But ultimately the procedure was unsuccessful after the hand turned out to be a poor match for his body.
"The donor hand was bigger than my hand, bald and pink - and my skin is olivetoned and with hair. It didn't match. The join was proud and not a trim fit," he says.
"As soon as I saw it I didn't like it but what could I say? These surgeons had given me the chance of a lifetime to have a new hand.
"I should have expressed my feelings but I just thought be quiet and it will go away. I was naive."
After Clint stopped taking drugs needed to stop his body rejecting the hand - "I couldn't afford the medication" - the hand soon began to wither and he had it removed in 2001.
Work dried up after people found out about his convictions and he had to eke out a living cleaning windows. He now works as a truck driver.
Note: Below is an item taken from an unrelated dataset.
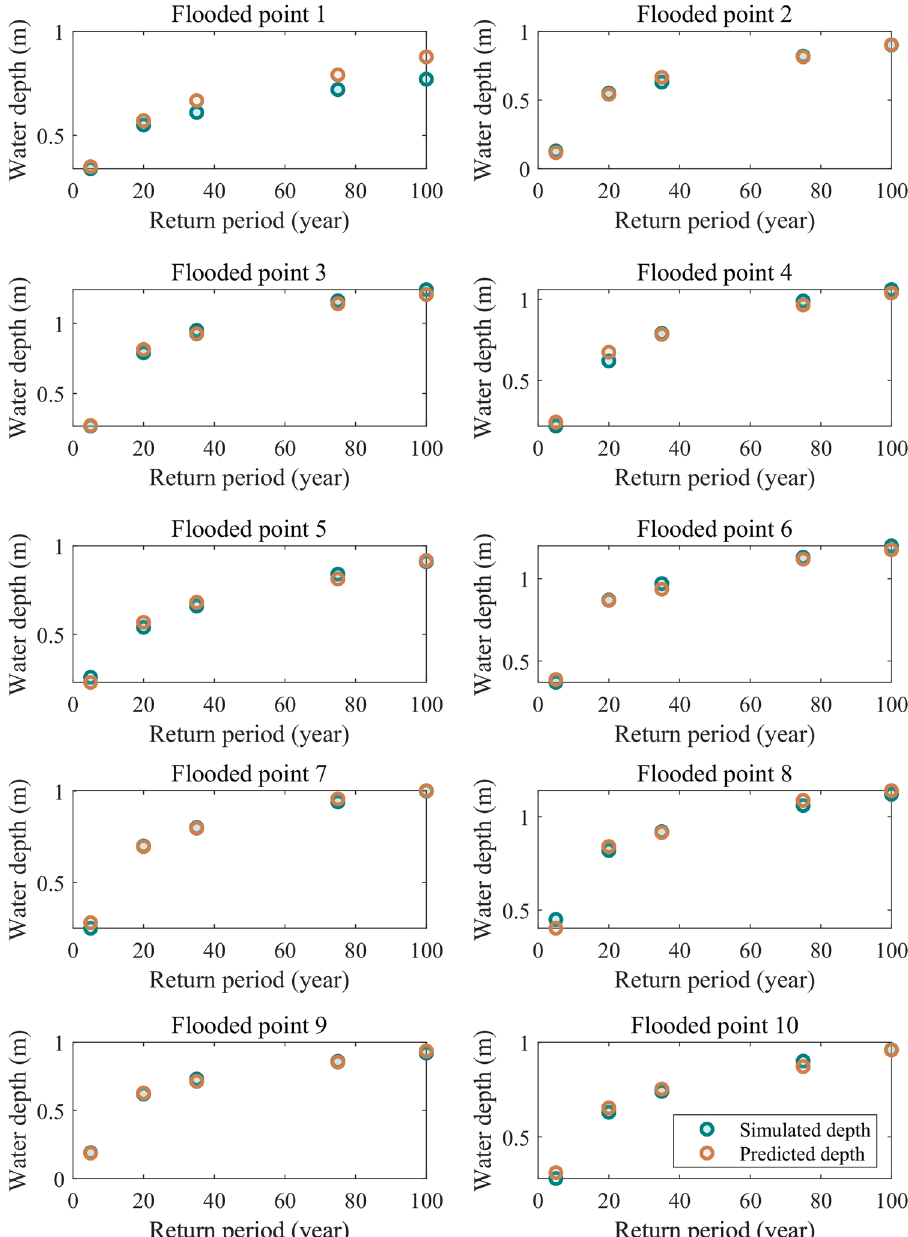
Fig. 9 The light gradient boost- ing machine (LightGBM) model prediction results for 10 flood- prone points under different return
Although he admits the aftermath of the operation left him low, Clint says: "I came out the other side and my priority is my family now. I don't spend all the time thinking about the transplant any more."
1983: Clint Hallam sentenced to two years in a New Zealand jail for fraud.
1984: Severs right hand in a sawmill accident. It was sewn back on but never took.
1989: Has hand amputated.
1995: Told he qualifies for hand transplant. Approaches team in US and starts tests.
1998: Has world's first hand transplant in France. Returns to family in Australia.
1999: Gets together with French nurse Martine in Lyon.
2001: Hand removed at St Mary's Hospital, London.
2006: Clint and Martine adopt Vietnamese orphan Nhan.